EXERCISES TO COMPLETE:
**A.** Answer these questions about the River Hill competition goals thread:
(i) What Skewb goal does supercavitation set?
(ii) What item is Divineskulls looking to trade for or buy?
(iii) When was the last River Hill competition Ickathu attended?
**B.** Reproduce word for word the part of the River Hill competition goals thread starting at "## Skullush (Mar" and ending at "Ickathu (Mar 3, 2015)".

DOCUMENT PASSAGE:
⟨
There hasn't been Pyraminx at a River Hill competition since 2012 though 

Goals:

3x3: Sub9.4 avg5
4x4: Sub41 avg5
5x5: Sub1:15 avg5
7x7: SubPB mo3
OH: SubPB avg5
Skewb: Sub6 avg5

Note that my goals might not even be better than my official PBs


----------



## supercavitation (Feb 24, 2015)

Goals (that's not just for fast people, right?):
3x3: sub-20 avg5
4x4: sub-1 single, 1:05 avg.
5x5: sub-2 single, sub-2:10 avg
7x7: get that one solve under hard cutoff
Skewb: sub-10 avg5
OH: sub-40 avg5


----------



## Joey VOV (Feb 25, 2015)

So we are doing goals now? Okay
3x3: sub 12 avg
4x4: sub 52 avg
5x5: sub 1:35 avg
7x7: Pb avg, sub 5 single
Square-1: sub 28 avg. Podium? Probably not
Skewb: sub 4 avg, first place.
OH: Cutoff


----------



## Divineskulls (Feb 25, 2015)

Goal: 

3x3: sub-8/sub-11

I've still got a while to practice, I think this is do-able.

...So long as I don't fail 3x3 like I always do.



EDIT: If anybody has an aolong v1 they would like to trade or sell, let me know, I am looking for one or two of them.


----------



## Skullush (Mar 1, 2015)

River Hill Winter 2015 Pick 'Em
Submit your predictions here
Pls no vandalism lollipops
http://goo.gl/forms/sRs9E7ml2H


----------



## Ickathu (Mar 3, 2015)

Ninja Storm said:


> There hasn't been Pyraminx at a River Hill competition since 2012 though



The last River Hill competition I went to was summer 2012.

Pyraminx should always be an event. Always. ALWAYS.


----------



## Divineskulls (Mar 3, 2015)

Ickathu said:


> The last River Hill competition I went to was summer 2012.
> 
> Pyraminx should always be an event. Always. ALWAYS.



Especially because Felix.
⟩
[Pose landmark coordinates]
⟨
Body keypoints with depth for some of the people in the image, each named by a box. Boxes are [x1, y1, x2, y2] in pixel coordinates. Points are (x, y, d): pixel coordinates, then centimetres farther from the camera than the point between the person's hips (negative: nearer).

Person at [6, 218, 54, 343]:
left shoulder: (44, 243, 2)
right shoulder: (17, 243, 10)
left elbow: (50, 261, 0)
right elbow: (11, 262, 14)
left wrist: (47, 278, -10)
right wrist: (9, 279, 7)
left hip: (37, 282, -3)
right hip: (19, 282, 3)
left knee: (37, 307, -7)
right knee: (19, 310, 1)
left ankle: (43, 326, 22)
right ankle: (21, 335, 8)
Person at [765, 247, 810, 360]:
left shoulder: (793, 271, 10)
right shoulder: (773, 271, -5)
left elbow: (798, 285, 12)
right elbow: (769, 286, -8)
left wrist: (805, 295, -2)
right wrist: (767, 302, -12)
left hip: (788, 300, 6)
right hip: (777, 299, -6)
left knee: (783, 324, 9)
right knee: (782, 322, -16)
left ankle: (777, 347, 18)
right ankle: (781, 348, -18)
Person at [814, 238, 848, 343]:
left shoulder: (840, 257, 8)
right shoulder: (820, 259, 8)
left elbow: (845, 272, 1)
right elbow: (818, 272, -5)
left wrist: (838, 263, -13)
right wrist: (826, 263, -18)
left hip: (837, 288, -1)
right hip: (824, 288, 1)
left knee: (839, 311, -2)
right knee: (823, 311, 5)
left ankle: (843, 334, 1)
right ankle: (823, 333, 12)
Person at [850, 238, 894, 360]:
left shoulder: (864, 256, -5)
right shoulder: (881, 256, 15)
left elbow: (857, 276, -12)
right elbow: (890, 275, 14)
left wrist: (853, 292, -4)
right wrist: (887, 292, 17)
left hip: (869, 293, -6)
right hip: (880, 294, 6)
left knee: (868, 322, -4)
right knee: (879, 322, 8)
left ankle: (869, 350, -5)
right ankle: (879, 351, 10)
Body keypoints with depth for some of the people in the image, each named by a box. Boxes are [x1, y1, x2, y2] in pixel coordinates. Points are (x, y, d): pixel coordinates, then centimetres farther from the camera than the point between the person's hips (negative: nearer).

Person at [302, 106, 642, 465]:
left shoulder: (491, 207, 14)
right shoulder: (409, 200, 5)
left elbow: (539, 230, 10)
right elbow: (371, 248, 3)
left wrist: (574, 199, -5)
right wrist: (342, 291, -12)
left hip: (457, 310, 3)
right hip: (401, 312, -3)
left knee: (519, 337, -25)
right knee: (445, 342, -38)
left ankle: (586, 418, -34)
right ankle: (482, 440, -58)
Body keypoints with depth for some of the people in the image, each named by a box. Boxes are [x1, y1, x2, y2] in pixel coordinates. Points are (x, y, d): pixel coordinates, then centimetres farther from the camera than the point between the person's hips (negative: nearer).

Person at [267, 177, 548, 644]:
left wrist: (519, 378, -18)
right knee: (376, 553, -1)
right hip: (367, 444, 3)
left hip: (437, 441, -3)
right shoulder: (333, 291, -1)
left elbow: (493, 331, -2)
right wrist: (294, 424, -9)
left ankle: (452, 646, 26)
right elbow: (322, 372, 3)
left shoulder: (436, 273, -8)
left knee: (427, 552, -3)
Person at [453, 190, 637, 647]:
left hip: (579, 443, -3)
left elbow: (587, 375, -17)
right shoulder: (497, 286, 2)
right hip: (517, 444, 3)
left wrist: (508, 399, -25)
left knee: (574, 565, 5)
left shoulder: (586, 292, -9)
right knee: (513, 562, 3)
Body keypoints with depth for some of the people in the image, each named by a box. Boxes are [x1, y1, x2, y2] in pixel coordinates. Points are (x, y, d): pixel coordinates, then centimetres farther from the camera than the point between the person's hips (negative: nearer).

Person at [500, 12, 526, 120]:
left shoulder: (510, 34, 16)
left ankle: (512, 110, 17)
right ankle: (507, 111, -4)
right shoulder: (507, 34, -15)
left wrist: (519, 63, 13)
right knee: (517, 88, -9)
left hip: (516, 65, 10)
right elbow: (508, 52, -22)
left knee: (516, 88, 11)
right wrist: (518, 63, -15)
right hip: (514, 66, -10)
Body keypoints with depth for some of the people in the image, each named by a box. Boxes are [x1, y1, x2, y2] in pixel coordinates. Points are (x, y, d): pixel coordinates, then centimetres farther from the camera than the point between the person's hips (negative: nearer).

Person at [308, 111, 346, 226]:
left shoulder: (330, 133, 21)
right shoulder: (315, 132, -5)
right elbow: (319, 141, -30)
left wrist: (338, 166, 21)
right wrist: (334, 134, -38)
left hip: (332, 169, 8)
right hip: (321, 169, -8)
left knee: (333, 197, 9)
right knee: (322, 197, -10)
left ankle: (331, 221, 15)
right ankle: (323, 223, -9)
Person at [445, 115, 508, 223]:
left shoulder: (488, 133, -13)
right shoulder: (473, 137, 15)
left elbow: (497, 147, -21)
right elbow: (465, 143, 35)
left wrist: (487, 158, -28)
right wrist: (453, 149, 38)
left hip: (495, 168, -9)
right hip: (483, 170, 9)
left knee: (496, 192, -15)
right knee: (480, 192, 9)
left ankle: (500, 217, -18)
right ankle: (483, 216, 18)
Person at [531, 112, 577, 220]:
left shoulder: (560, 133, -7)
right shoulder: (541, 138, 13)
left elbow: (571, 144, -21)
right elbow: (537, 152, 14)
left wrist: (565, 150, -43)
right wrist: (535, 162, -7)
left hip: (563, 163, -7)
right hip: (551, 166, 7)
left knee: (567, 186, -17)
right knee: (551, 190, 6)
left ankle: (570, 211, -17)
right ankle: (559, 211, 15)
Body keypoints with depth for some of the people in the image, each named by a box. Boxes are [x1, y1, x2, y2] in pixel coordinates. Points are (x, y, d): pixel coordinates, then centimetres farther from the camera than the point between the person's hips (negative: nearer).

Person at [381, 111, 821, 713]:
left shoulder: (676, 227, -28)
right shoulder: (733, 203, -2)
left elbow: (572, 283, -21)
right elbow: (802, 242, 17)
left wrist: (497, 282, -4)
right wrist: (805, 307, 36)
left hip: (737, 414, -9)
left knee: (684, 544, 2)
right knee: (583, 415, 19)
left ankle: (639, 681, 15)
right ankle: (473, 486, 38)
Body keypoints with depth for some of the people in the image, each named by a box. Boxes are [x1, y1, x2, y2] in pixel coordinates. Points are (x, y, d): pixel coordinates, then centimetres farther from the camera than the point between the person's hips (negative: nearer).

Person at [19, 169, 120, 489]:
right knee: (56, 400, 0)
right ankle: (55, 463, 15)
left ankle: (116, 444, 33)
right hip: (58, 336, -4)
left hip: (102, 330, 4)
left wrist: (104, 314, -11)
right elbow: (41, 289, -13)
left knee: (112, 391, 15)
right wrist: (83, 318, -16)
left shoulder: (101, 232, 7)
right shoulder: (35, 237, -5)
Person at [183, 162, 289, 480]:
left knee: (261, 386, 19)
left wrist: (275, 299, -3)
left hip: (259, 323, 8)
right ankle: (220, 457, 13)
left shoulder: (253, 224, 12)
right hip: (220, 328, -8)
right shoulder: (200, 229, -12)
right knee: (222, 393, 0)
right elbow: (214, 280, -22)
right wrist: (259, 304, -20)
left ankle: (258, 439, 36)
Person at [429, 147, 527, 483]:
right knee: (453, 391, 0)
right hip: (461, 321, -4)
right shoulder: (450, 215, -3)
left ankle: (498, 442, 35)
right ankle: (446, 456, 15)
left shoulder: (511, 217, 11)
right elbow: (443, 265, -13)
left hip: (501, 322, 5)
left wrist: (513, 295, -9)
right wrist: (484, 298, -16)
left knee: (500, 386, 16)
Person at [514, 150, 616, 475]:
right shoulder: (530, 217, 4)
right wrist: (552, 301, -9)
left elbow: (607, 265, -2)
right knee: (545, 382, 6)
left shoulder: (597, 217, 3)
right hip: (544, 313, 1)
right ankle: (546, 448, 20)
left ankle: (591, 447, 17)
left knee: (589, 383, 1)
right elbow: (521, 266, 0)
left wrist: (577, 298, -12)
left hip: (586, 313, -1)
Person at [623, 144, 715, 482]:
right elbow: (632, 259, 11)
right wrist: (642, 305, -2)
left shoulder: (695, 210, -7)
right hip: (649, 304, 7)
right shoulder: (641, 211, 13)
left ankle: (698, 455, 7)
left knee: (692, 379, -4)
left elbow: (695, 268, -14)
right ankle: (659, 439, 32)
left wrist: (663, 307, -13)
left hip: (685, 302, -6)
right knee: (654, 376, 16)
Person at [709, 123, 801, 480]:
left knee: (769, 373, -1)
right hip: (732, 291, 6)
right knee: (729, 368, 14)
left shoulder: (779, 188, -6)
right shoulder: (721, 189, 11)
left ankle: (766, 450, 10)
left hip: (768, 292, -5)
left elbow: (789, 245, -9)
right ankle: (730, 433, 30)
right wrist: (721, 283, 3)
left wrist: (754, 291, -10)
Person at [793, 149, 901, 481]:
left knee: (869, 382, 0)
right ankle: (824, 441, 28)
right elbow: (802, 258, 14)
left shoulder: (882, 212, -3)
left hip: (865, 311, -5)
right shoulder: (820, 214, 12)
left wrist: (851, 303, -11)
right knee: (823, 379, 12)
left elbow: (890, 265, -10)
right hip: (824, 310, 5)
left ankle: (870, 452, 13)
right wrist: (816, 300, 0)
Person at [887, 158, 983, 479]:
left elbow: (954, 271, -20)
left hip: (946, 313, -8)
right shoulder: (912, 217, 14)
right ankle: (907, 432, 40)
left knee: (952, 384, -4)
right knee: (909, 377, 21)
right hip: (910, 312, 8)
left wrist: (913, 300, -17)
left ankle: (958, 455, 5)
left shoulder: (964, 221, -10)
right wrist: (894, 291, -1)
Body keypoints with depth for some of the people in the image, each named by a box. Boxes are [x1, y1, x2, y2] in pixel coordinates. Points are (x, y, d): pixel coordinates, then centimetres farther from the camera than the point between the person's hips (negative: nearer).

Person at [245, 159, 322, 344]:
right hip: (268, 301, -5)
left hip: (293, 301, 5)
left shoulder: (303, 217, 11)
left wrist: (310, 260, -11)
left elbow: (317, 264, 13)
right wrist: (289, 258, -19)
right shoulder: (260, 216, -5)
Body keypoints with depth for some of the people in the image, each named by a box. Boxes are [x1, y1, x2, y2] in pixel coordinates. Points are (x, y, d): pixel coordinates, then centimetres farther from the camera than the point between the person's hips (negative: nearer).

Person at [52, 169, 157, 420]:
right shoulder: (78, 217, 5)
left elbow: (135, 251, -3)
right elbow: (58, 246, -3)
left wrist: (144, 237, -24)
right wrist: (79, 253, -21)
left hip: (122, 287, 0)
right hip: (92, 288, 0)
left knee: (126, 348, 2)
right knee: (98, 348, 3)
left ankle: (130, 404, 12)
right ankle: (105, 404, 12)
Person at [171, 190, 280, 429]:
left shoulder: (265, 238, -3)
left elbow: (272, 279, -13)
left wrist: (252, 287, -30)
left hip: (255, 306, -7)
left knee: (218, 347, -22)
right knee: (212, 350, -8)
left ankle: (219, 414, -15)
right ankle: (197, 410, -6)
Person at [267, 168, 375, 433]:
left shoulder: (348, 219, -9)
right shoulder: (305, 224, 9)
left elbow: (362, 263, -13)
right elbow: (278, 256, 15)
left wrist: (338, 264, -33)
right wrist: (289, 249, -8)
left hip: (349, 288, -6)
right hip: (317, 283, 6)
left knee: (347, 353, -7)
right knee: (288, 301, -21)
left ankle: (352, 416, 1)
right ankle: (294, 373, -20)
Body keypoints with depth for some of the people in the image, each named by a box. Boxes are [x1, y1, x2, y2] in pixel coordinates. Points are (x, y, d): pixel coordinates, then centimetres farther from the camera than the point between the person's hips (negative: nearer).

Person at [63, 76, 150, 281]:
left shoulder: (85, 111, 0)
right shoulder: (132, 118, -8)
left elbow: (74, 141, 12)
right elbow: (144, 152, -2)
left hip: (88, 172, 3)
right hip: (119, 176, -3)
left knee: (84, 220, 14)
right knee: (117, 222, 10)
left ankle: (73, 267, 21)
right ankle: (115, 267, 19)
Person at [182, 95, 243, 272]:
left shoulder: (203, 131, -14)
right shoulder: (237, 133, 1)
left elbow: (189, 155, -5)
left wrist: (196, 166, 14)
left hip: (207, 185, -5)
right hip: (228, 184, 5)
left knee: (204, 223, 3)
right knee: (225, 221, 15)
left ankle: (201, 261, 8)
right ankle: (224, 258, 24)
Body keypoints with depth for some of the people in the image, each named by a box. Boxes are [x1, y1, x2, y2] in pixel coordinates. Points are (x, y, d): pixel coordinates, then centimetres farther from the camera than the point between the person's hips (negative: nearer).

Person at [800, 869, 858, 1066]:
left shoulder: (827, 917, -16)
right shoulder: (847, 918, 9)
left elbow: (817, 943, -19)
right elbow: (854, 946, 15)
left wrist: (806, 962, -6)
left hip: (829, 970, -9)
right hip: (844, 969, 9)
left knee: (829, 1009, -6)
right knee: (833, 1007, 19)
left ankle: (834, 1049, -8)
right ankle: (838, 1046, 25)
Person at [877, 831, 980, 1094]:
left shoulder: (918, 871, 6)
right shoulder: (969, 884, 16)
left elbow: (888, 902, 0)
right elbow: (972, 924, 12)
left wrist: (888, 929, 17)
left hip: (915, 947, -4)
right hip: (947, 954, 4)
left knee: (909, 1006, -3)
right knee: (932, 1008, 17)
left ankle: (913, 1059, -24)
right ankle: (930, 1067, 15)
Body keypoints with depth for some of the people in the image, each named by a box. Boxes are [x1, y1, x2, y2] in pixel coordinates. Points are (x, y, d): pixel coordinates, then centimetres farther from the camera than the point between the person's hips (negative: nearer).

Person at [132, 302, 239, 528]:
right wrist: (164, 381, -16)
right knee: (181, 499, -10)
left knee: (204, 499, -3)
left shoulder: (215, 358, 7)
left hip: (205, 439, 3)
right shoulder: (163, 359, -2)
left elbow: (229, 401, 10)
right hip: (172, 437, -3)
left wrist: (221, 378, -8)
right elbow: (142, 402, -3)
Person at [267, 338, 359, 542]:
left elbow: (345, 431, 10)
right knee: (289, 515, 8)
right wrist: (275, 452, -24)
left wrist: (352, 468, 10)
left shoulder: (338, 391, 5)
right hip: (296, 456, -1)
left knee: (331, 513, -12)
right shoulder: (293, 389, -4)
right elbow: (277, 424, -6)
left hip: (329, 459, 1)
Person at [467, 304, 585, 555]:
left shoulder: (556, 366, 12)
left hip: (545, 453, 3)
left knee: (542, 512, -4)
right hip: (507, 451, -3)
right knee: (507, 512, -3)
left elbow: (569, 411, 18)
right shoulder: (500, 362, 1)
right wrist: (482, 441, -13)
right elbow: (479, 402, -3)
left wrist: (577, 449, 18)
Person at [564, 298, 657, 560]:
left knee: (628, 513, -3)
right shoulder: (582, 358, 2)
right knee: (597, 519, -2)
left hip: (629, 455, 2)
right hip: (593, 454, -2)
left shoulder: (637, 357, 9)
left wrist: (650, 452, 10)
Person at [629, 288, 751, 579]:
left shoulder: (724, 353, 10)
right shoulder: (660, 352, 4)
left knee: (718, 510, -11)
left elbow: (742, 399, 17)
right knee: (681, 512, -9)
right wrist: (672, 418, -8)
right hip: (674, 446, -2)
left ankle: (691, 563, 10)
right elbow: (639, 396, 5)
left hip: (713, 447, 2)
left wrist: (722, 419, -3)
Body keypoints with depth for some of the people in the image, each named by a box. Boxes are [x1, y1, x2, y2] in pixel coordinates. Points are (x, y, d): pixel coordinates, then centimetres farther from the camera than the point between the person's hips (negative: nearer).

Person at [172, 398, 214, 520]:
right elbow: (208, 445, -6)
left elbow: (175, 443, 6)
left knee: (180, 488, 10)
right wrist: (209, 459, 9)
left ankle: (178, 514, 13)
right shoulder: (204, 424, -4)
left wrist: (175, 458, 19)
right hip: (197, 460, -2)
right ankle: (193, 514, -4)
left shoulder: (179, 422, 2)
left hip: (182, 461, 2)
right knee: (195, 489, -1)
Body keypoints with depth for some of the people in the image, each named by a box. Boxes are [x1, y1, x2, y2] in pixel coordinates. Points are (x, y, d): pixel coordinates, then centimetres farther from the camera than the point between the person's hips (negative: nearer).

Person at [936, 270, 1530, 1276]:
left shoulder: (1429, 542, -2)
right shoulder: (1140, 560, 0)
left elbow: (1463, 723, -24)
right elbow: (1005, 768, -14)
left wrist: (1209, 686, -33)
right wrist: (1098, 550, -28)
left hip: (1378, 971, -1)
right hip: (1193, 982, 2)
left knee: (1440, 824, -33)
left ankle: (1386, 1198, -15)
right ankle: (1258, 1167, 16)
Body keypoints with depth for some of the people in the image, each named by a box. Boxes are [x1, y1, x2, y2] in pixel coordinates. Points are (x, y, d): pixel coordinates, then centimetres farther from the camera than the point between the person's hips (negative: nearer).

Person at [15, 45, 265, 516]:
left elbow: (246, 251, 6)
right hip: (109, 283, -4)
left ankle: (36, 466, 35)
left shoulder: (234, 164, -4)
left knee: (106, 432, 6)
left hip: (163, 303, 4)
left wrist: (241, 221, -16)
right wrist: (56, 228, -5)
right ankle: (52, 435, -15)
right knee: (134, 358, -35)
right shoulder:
⟩
RESULTS IN ORDER:
**A.**
(i) Sub-10 avg5
(ii) An aolong v1 (one or two of them)
(iii) Summer 2012

**B.**
## Skullush (Mar 1, 2015)

River Hill Winter 2015 Pick 'Em
Submit your predictions here
Pls no vandalism lollipops
http://goo.gl/forms/sRs9E7ml2H


----------



## Ickathu (Mar 3, 2015)